"We got pegged as a noodle shop initially, but we're actually an izakaya." That was the hedge a server offered on a recent visit to Takashi Yagihashi's Slurping Turtle, a bit off-message, since the chef himself disavowed a direct connection to the traditional Japanese pub in the preopening hype of his River North . . . whatever it is. Much of the anticipation for Slurping Turtle has centered on the prospect of a menu that channels Takashi's signature bowl (served only during Sunday lunch at his eponymous upscale Bucktown restaurant) or an improvement on his noodle shop in Macy's. That only confuses its identity further.
Ramen is, for a certain breed, the unattainable holy grail of soups—particularly in Chicago, where Second City insecurities are reinforced by the contention that most $13 bowls are never quite as good as those that can be had at New York's Ippudo, or LA's Mottainai Ramen, or that nameless street stall you stumbled across in Tokyo. For these soup nazis the Arlington Heights branch of the Santouka chain sets a grudging high standard. (I know one of these characters, who insists he can produce a better ramen from a seasoning packet off the shelf at Mitsuwa.)
In this climate Takashi was positioned as the Galahad of these iconic noodles. He authored a book on noodles, after all. So it's initially disappointing that there are only three—four, if you stretch—dishes on the menu that can be reliably compared to any of Japan's important regional ramen varieties. The rest is dominated by skewers from the bincho grill and small plates, categories that have already dominated the neighborhood for better and worse at Japanophilic reproductions such as Sushisamba Rio, Gyu-Kaku, Union Sushi & Barbecue Bar, Roka Akor, and Sunda.

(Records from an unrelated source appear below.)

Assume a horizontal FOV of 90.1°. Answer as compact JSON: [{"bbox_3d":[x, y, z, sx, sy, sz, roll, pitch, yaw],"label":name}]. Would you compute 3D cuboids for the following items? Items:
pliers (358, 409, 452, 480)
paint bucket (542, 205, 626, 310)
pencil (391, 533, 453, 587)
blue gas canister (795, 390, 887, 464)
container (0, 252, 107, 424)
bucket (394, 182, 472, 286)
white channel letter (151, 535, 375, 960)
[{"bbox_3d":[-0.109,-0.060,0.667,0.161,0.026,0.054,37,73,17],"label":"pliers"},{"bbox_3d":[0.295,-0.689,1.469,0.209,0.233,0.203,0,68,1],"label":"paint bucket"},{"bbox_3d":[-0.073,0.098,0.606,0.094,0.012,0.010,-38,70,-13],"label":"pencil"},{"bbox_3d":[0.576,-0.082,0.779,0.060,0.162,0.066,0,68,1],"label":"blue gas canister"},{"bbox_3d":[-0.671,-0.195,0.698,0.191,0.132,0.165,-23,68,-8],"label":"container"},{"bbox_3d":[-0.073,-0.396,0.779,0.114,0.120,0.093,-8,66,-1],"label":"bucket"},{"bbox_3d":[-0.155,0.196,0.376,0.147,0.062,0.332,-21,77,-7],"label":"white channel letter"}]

The soups include the basic Tokyo-style, soy-based shoyu ramen, a salty broth, deep amber and light-bodied, swimming with a yolky hard-cooked egg, bamboo shoots, seaweed, thick slices of braised pork shoulder, fish cakes, and an unremarkable tangle of egg noodles (Takashi's own recipe, executed and imported from California). It's perfectly acceptable but nothing earth-shattering. Same goes for the southern-style tonkotu (aka tonkotsu). Ideally built on a milky pork bone stock enriched with collagen and rendered fat, this one is lighter and less lip-slicking than it ought to be, but it's not a bad broth, teeming with snow peas, bok choy, pickled mustard greens, more pork, and more west-coast noodles. The tan tan-men—the Japanese version of Sichuanese dan dan mien, a mildly spicy miso-based stew thick with ground pork and bulging meatballs—is the most satisfying bowl on the menu, every bit as fulfilling as the Chinese-influenced chiyan pon is disappointing. A nest of dried egg noodles and seafood absorbs a bland, starchy sauce, brightened only by a dollop of spicy mustard—a small step above Ameri-Chinese takeout.
Beyond that, there's a pholike soup with rice noodle and tiger shrimp and a couple of stir-fries. That's it for noodles, a small offering relative to the charcoal-fired skewers, side dishes, "tapas," and raw appetizers.
Fortunately, there's plenty to like among those. A few items brought down from Bucktown or informed by Takashi's cookbook make the list. It's a blessing to make a smaller financial commitment in exchange for the crunchy chicken karaage blistered in duck fat, or the creamy cold house-made tofu dressed with chile threads, bonito flakes, and sweet seaweed marmalade. This is drinking food at (mostly) comfortable pricing. An octopus ceviche with pickled vegetables and thick fried noodles is a textural rampage. Cocktail-weenie-shaped curried potato croquettes are vegan and almost fatty in their richness. Luscious miso-dressed black cod is a miniature of the ideal. Grilled chicken hearts are plump and beefy. A charred mochi brick is glutinous and chewy under its girdle of crispy bacon. Chunks of duck are rimmed with fat and dripping with juices. Gyoza are pan-seared on one side, soft and pliable on the other. Honeyed quail thigh is skewered in the company of a species-concordant ovum.
A modest handful of desserts include an intimidating but ultimately rewarding coconut-and-condensed-milk quail egg shooter, the potential sliminess cut by the herbaceousness of mint and a squeeze of lime (someone needs to alchoholize this); a sea-salt ice cream that tastes almost caramelized, teetering on the edge of savoriness; and a handful of chewy Asian flavored macaroons (raspberry wasabi, oba, yuzu).
These little bites and plates, which make up about half of the menu, lend credibility to our server's initial statements, particularly when they're paired with something from the 17-deep sake list or a practically winey Hitachino Red Rice Ale. A tall ceiling, long communal tables, and big booths reinforce the illusion of space and chumminess even when it can't contain the crowds lining up for it. It's a loud and lively spot to hang out in, and a far more persuasive approximation of an actual izakaya or yakiniku than anything the nearby competition has to offer. Takashi wins. Let's call a meat-on-a-stick moratorium, shall we? What we really need is a noodle shop.